— Required work —
a: According to the article about the Baldwin City chocolate pizza business, where do the Cooks currently make their desserts?
b: Return the passage of the chocolate pizza article starting at "Annette Cook has" and ending at "in Baldwin City.", copied word for word.
c: Resume the article about the Baldwin City chocolate pizza company, picking up after its final sentence.

— Excerpt provided —
══════════

Deep-dish decadence

Baldwin City couple's chocolate pizza business sweetens with possibility of landing spot on TV shopping network QVC

Annette and Chris Cook, owners of Amore Chocolate Pizza Company, have been getting national attention for their dessert creations. The Baldwin City couple packages thick slabs of chocolate on a crust, covered with toppings, in boxes that look like they would contain frozen pizzas.

It started as a 4-H cooking project, then became a “good luck” gift for fellow cast members in area stage productions.

Now, Annette Cook is taking her signature chocolate pizzas to a new level.

“It’s exciting to branch out and make it bigger,” Cook says.

At first glance, the boxes from Amore Chocolate Pizza Company, owned by Cook and her husband, Chris, look like frozen pizza boxes. But further examination of their contents reveals a thick slab of chocolate on a crust, covered with toppings.

Annette Cook has been making the desserts for years, but only in the last year did she start making them to sell. They’re available for purchase on the Internet (www.amorechocolatepizza.com), at Prairie Patches, 821 Mass., and at Quilters’ Paradise, 713 Eighth St., in Baldwin City.

The Cooks, who live in Baldwin City, hope to have a new venue to sell their product soon. In March, they competed in the first round of a product search for QVC, the TV shopping network. Last week, they learned they were selected for the next round of competition, which involves making a shipment of the pizzas to QVC later this month.

Chris Cook says the goal is to use extra money from QVC sales to have their own production facility. Currently, they use their home and a church kitchen.

══════════

Records from a data collection:
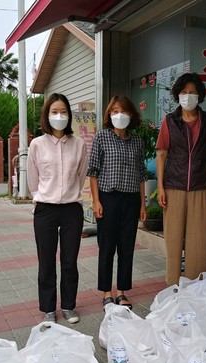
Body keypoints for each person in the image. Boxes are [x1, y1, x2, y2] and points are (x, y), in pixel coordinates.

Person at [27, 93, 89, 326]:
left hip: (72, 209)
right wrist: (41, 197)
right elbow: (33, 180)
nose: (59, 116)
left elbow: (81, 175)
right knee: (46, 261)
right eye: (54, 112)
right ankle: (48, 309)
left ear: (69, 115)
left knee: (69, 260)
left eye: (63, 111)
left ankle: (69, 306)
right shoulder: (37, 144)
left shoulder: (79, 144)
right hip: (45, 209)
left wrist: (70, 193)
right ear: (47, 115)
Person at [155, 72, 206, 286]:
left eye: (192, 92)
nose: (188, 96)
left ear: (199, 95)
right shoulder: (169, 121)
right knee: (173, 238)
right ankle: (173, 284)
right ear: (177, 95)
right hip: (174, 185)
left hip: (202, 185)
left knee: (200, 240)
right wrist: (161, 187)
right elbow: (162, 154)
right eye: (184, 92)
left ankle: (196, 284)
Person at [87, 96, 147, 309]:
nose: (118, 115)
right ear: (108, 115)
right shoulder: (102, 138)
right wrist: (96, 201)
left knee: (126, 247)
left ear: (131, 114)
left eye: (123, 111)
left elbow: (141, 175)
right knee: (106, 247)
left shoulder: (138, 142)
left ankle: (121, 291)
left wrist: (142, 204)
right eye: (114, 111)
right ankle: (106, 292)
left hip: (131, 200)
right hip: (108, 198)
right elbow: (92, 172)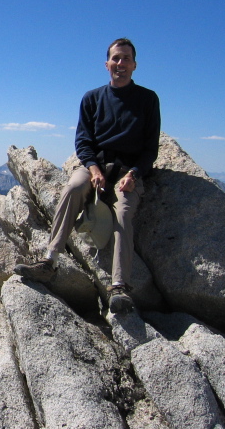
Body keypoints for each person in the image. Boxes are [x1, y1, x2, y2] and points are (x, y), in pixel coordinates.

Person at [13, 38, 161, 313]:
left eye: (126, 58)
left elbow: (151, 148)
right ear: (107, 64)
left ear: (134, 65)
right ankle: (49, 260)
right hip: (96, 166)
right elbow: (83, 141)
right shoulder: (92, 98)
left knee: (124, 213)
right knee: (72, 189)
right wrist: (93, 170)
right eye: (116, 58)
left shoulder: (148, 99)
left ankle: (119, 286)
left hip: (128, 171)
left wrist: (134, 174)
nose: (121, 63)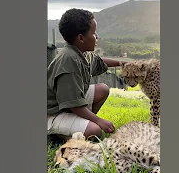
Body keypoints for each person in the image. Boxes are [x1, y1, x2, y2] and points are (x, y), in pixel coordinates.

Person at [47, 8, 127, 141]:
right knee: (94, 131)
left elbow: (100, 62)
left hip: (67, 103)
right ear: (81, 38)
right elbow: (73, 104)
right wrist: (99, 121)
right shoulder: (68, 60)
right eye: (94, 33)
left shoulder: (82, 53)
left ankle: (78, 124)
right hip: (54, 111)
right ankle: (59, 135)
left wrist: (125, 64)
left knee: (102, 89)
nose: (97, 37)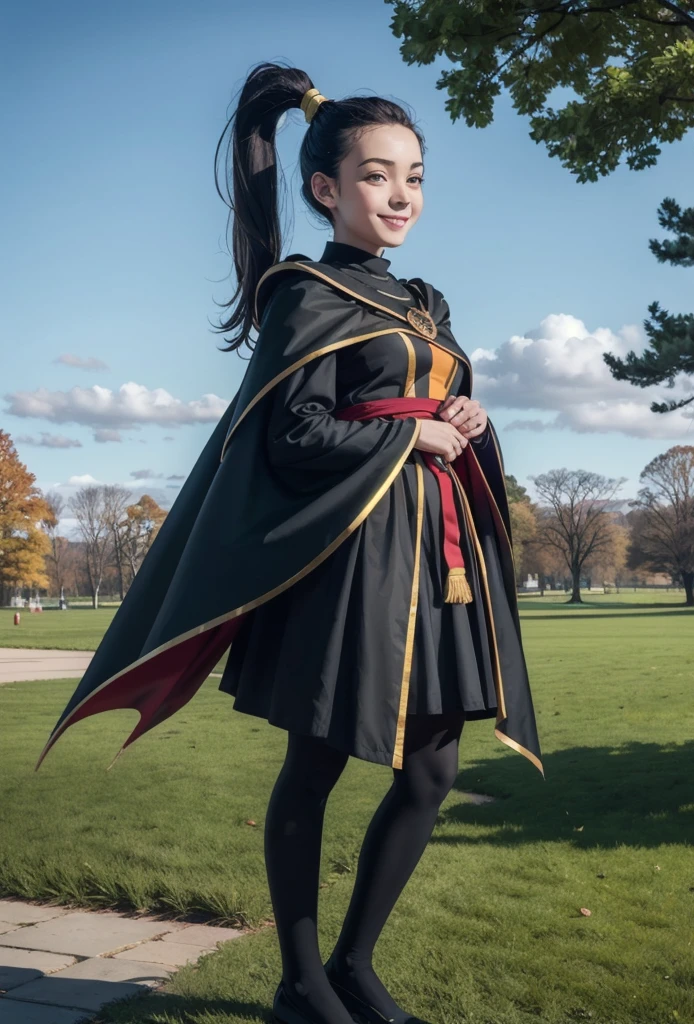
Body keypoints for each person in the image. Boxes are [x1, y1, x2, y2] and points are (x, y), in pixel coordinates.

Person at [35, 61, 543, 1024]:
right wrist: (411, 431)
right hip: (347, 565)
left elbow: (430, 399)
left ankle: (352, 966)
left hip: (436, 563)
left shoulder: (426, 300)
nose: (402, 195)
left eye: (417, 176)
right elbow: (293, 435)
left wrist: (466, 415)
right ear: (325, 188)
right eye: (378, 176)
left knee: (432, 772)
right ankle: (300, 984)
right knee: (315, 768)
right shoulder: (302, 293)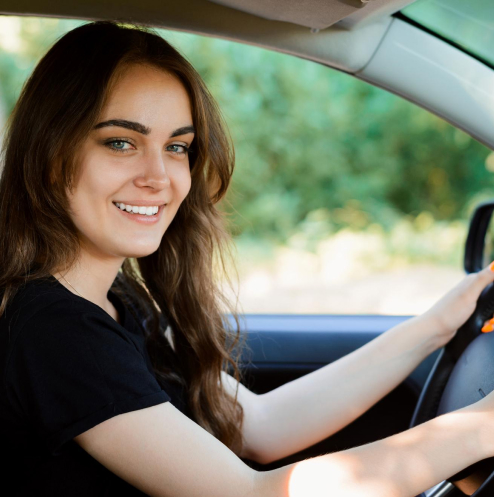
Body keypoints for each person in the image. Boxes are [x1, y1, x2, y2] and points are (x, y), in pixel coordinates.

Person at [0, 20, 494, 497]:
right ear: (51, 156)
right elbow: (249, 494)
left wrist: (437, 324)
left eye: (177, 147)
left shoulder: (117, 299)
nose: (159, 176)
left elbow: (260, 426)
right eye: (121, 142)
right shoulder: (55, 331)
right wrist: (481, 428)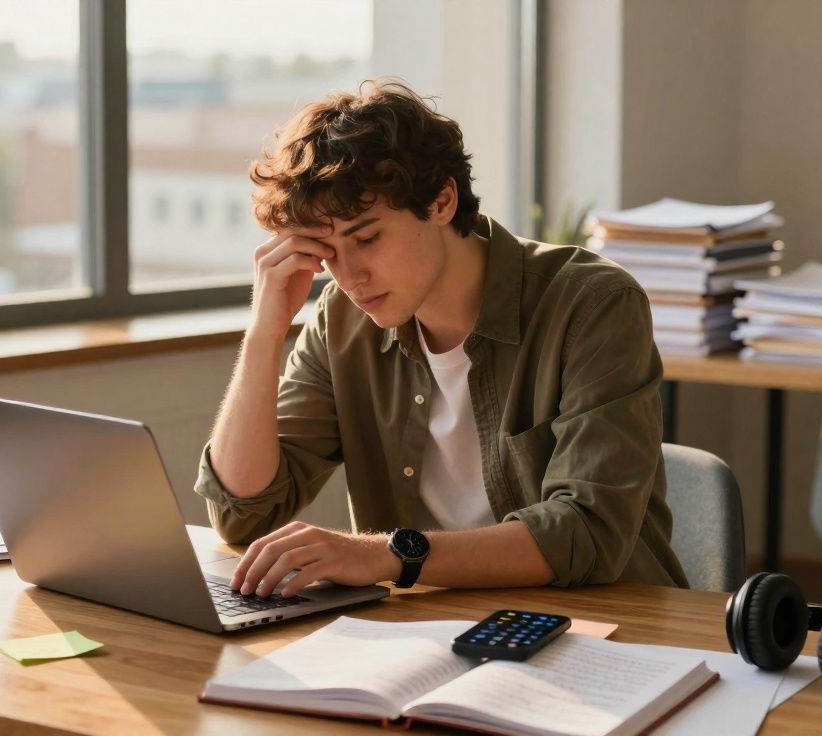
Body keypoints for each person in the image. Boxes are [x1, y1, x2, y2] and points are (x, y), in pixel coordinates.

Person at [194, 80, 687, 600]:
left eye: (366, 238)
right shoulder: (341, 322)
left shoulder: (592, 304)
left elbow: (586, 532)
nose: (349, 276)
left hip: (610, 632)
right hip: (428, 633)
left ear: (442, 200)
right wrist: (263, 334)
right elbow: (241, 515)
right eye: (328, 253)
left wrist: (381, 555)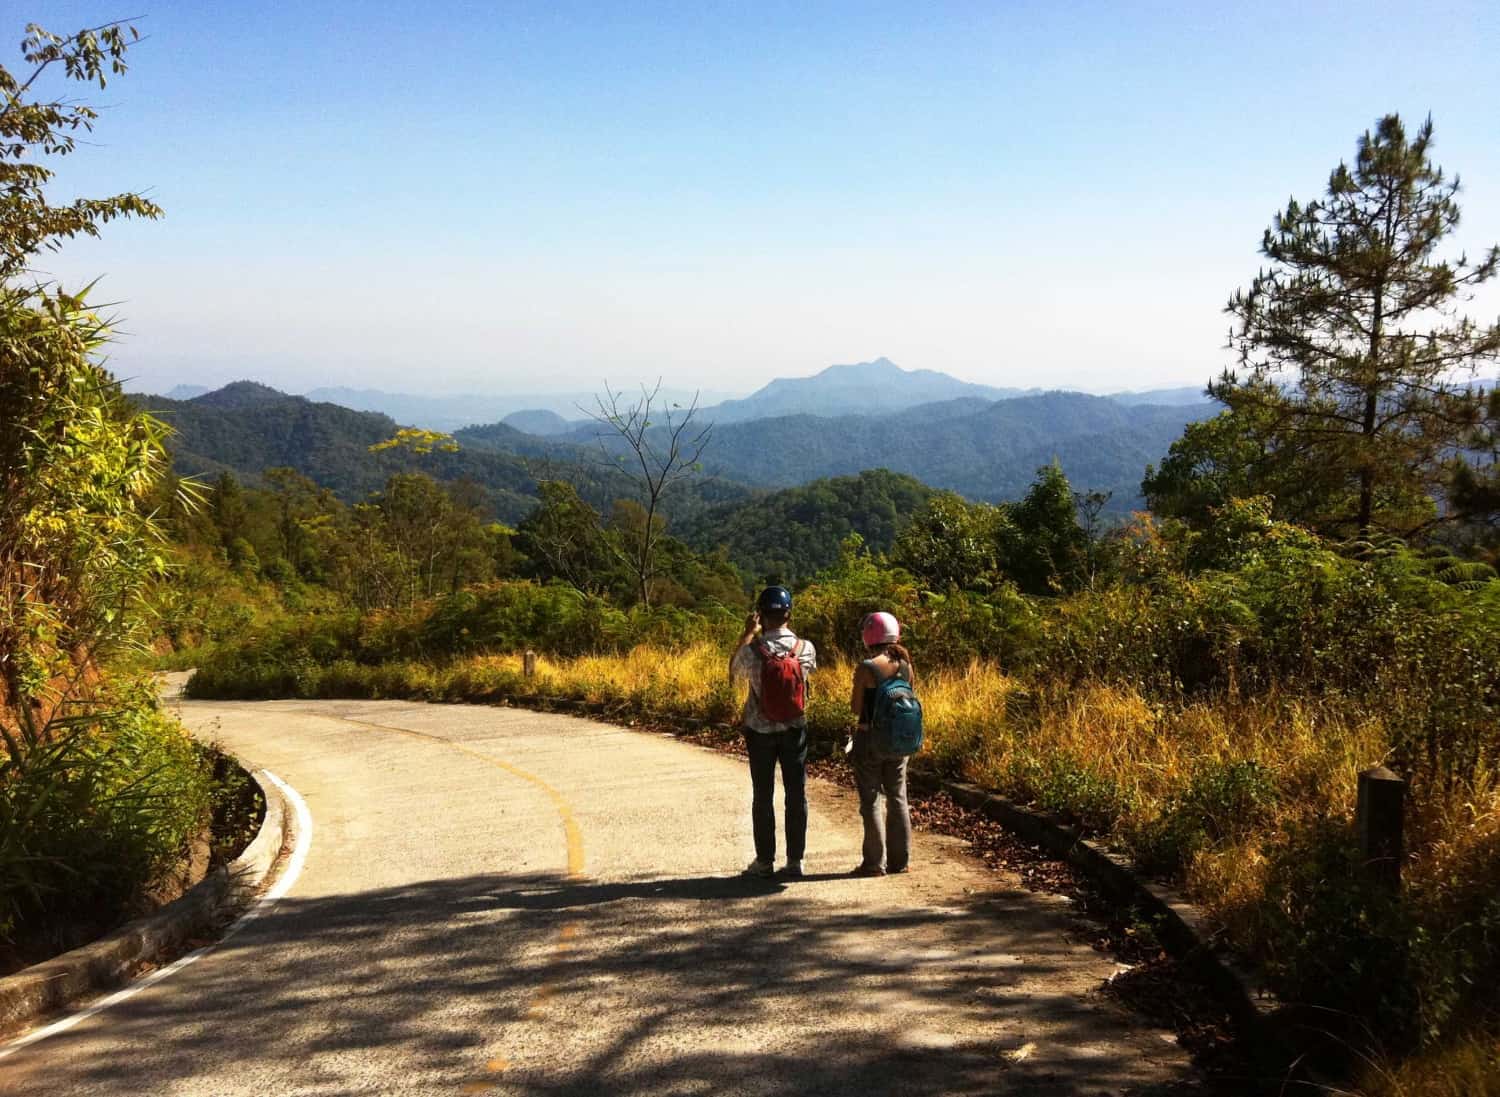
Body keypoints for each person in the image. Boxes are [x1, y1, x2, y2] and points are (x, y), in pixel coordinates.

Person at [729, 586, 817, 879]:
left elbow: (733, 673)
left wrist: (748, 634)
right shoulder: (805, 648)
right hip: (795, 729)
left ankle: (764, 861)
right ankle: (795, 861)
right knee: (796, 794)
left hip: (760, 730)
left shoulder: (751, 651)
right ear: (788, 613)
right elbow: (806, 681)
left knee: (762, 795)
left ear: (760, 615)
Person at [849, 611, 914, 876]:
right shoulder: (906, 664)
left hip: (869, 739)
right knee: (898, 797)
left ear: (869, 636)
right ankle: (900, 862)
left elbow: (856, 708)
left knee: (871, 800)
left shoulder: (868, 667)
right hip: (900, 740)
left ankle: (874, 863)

══════════

— Numbered responses —
a: They use their home and a church kitchen.

b:
Annette Cook has been making the desserts for years, but only in the last year did she start making them to sell. They’re available for purchase on the Internet (www.amorechocolatepizza.com), at Prairie Patches, 821 Mass., and at Quilters’ Paradise, 713 Eighth St., in Baldwin City.

c:
The allure of a chocolate pizza goes beyond that of a candy bar, Annette Cook says.

For example, the best-seller, the Toffeelicious, has a crust of graham crackers and toffee, a half-inch layer of milk chocolate, and toppings of white chocolate, pecans and more toffee. The 8-inch pizza sells for $16.95.

Other offerings include the Break-a-Leg, with marshmallows, peanuts, crispies, coconut and maraschino cherries, and the Smore, with the classic marshmallows, chocolate and graham crackers.

“It’s the combination of flavors, and the presentation,” she says. “When you first look at it, you love the name, the pizza-style box – a bakery-style box with a pizza flair. It’s pretty, and it smells good.”

Chris Cook says the concoctions are hearty enough you can’t stuff yourself.

“It’s not the same as eating a chocolate bar,” he says. “Neither one of us were big chocolate people before we did this. These are fairly satisfying, so you don’t overeat it.”

In addition to the chocolate pizzas, Amore Chocolate Pizza Company makes pretzels covered in chocolate and sunflower seeds, and “dirty spoons” – spoons covered in flavoring such as mint or butterscotch that can be used to flavor hot beverages.

Annette Cook says she’s also working on a dark chocolate variety of pizza, as well as a sugar-free version.

She’s already made 4,000 pizzas in her first year of business.

Annette Cook says the business is taking off more quickly than she would have imagined. But the sales that come in from as far away as Hawaii and Puerto Rico help to validate what her 11-year-old son, Willie, and his friends have thought for years.

“The children really like this,” Cook says. “Willie, my son, is really popular. His friends come over and say, ‘Do you have any chocolate pizza?'”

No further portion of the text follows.